It is a truth which, at times, it may be very needful fully to recognise. When men of sincere convictions are found agitating society for some organic change, their errors may be always traced to an over-sanguine and one-sided view of the capabilities of man for happiness. The conservative and the movement parties, philosophically considered, may be described as branching out of different opinions on the probable or possible progress of society. The philosophical conservative has accepted humanity as it is—as, in its great features, it is exhibited throughout all regions of the earth, and in the page of history: he hails with welcome every addition to human happiness; he believes in progress, he derides the notion of perfectibility,—it is a word he cannot use; he recognises much happiness coming in to mankind from many and various sources, but still believes that man will never find himself so content on earth as to cease looking forward for the complement and perfection of his felicity to another world.
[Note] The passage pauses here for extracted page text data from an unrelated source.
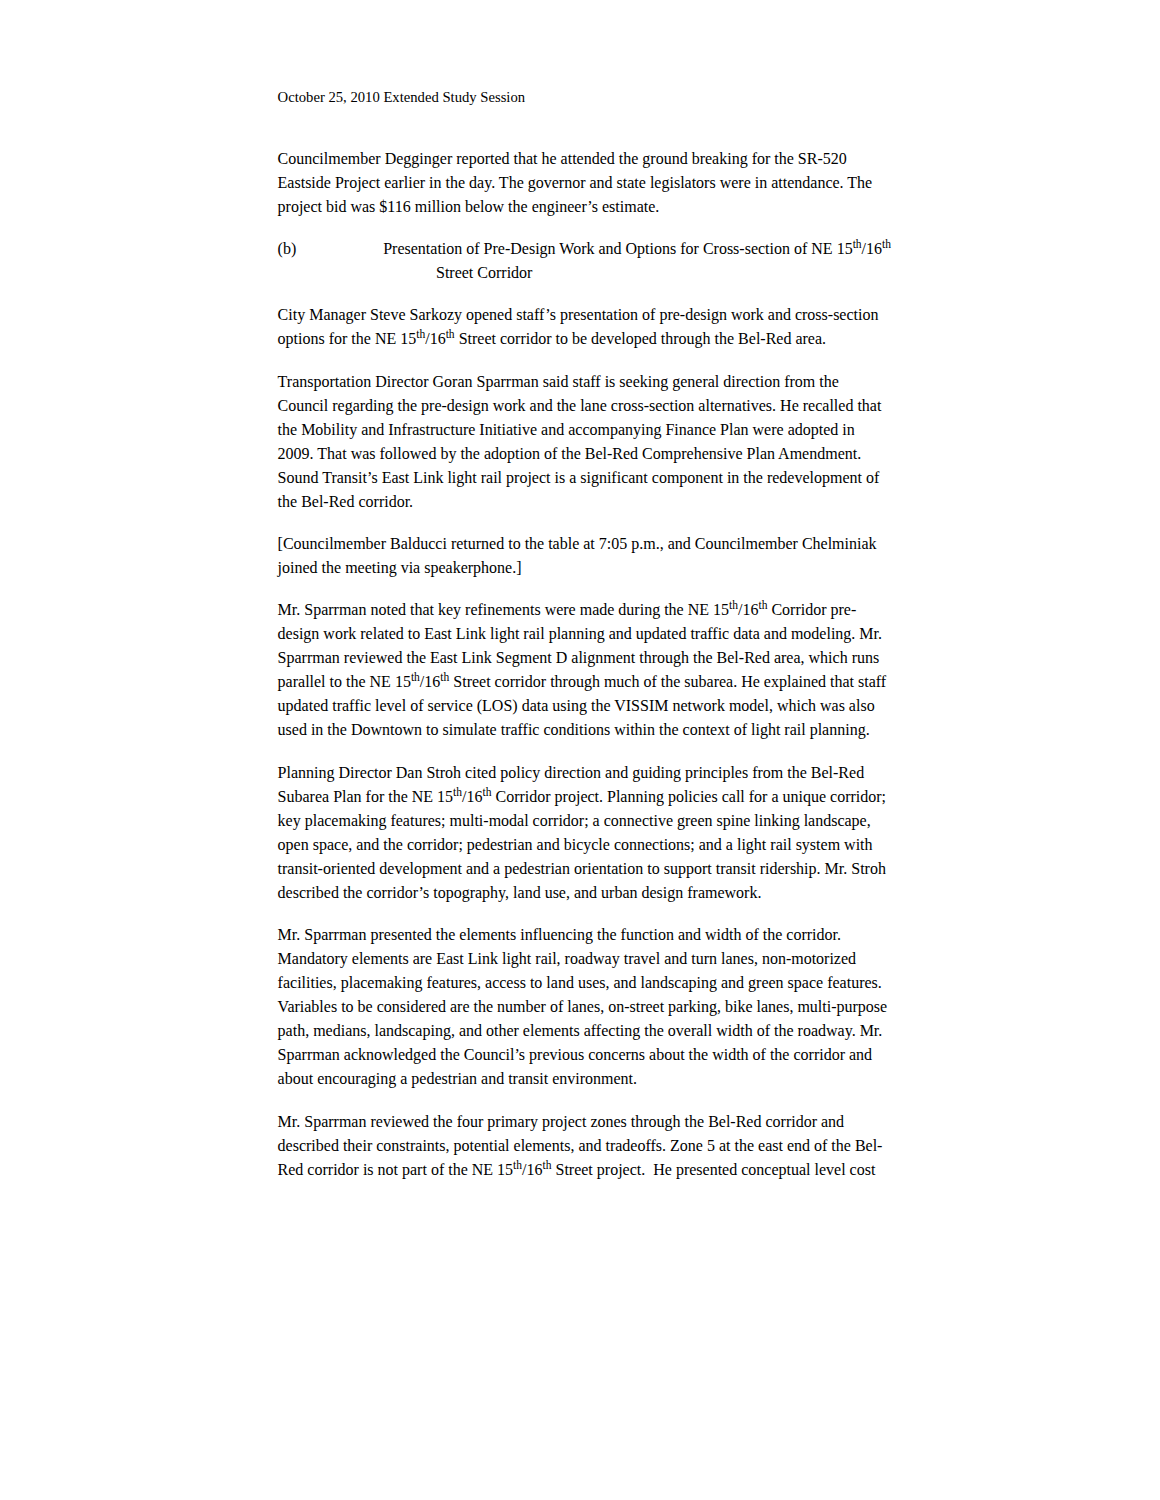October 25, 2010 Extended Study Session
Councilmember Degginger reported that he attended the ground breaking for the SR-520 Eastside Project earlier in the day. The governor and state legislators were in attendance. The project bid was $116 million below the engineer’s estimate.
(b) Presentation of Pre-Design Work and Options for Cross-section of NE 15th/16th Street Corridor
City Manager Steve Sarkozy opened staff’s presentation of pre-design work and cross-section options for the NE 15th/16th Street corridor to be developed through the Bel-Red area.
Transportation Director Goran Sparrman said staff is seeking general direction from the Council regarding the pre-design work and the lane cross-section alternatives. He recalled that the Mobility and Infrastructure Initiative and accompanying Finance Plan were adopted in 2009. That was followed by the adoption of the Bel-Red Comprehensive Plan Amendment. Sound Transit’s East Link light rail project is a significant component in the redevelopment of the Bel-Red corridor.
[Councilmember Balducci returned to the table at 7:05 p.m., and Councilmember Chelminiak joined the meeting via speakerphone.]
Mr. Sparrman noted that key refinements were made during the NE 15th/16th Corridor pre-design work related to East Link light rail planning and updated traffic data and modeling. Mr. Sparrman reviewed the East Link Segment D alignment through the Bel-Red area, which runs parallel to the NE 15th/16th Street corridor through much of the subarea. He explained that staff updated traffic level of service (LOS) data using the VISSIM network model, which was also used in the Downtown to simulate traffic conditions within the context of light rail planning.
Planning Director Dan Stroh cited policy direction and guiding principles from the Bel-Red Subarea Plan for the NE 15th/16th Corridor project. Planning policies call for a unique corridor; key placemaking features; multi-modal corridor; a connective green spine linking landscape, open space, and the corridor; pedestrian and bicycle connections; and a light rail system with transit-oriented development and a pedestrian orientation to support transit ridership. Mr. Stroh described the corridor’s topography, land use, and urban design framework.
Mr. Sparrman presented the elements influencing the function and width of the corridor. Mandatory elements are East Link light rail, roadway travel and turn lanes, non-motorized facilities, placemaking features, access to land uses, and landscaping and green space features. Variables to be considered are the number of lanes, on-street parking, bike lanes, multi-purpose path, medians, landscaping, and other elements affecting the overall width of the roadway. Mr. Sparrman acknowledged the Council’s previous concerns about the width of the corridor and about encouraging a pedestrian and transit environment.
Mr. Sparrman reviewed the four primary project zones through the Bel-Red corridor and described their constraints, potential elements, and tradeoffs. Zone 5 at the east end of the Bel-Red corridor is not part of the NE 15th/16th Street project. He presented conceptual level cost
The philosopher of the movement party has made a sort of religion of his hopes of humanity: he conceives some ideal state, and anticipates its development here; he dismantles heaven and immortality to furnish out his masquerade on earth; or, with still vaguer notions, he rushes forward upon reforms that imply, for their justification, the existence of what never yet was seen—a temperate and enlightened multitude.

It follows that the conservative has allotted to him the ungracious and invidious task of discouraging the hopes of a too eager philanthropy; he is compelled to show, of certain evils, that they are constantly to be contended against, but never can be eradicated. Society has been often compared to a pyramid; its broad basis on the earth, and towering high or not, according as circumstances were propitious to its formation; but always the broad basis lying on the earth. He accepts the ancient simile; he recognises the unalterable pyramid. Without aid of priest or legislator, society assumes this form; it crystallises thus; higher and higher, broader and broader, it rises, and extends, but still the lowest stratum is lying close upon the earth. Will you disguise the fact? It is fruitless, and the falsehood only recoils upon yourself, rendering what truth you utter weak and suspicious. Will you strive to make the pyramid stand upon its apex? It will not stand; and what god or giant have you to hold it there? Or will you join the madman, who, because the lowest stratum cannot be made the highest, nor any other but the lowest, would level the whole pyramid to the ground, and make every part touch the earth? No; you will do all in your power for that lowest stratum, but you will not consent that, because all cannot be cultivated and refined, no one shall have a chance of becoming so. You accept the pyramid.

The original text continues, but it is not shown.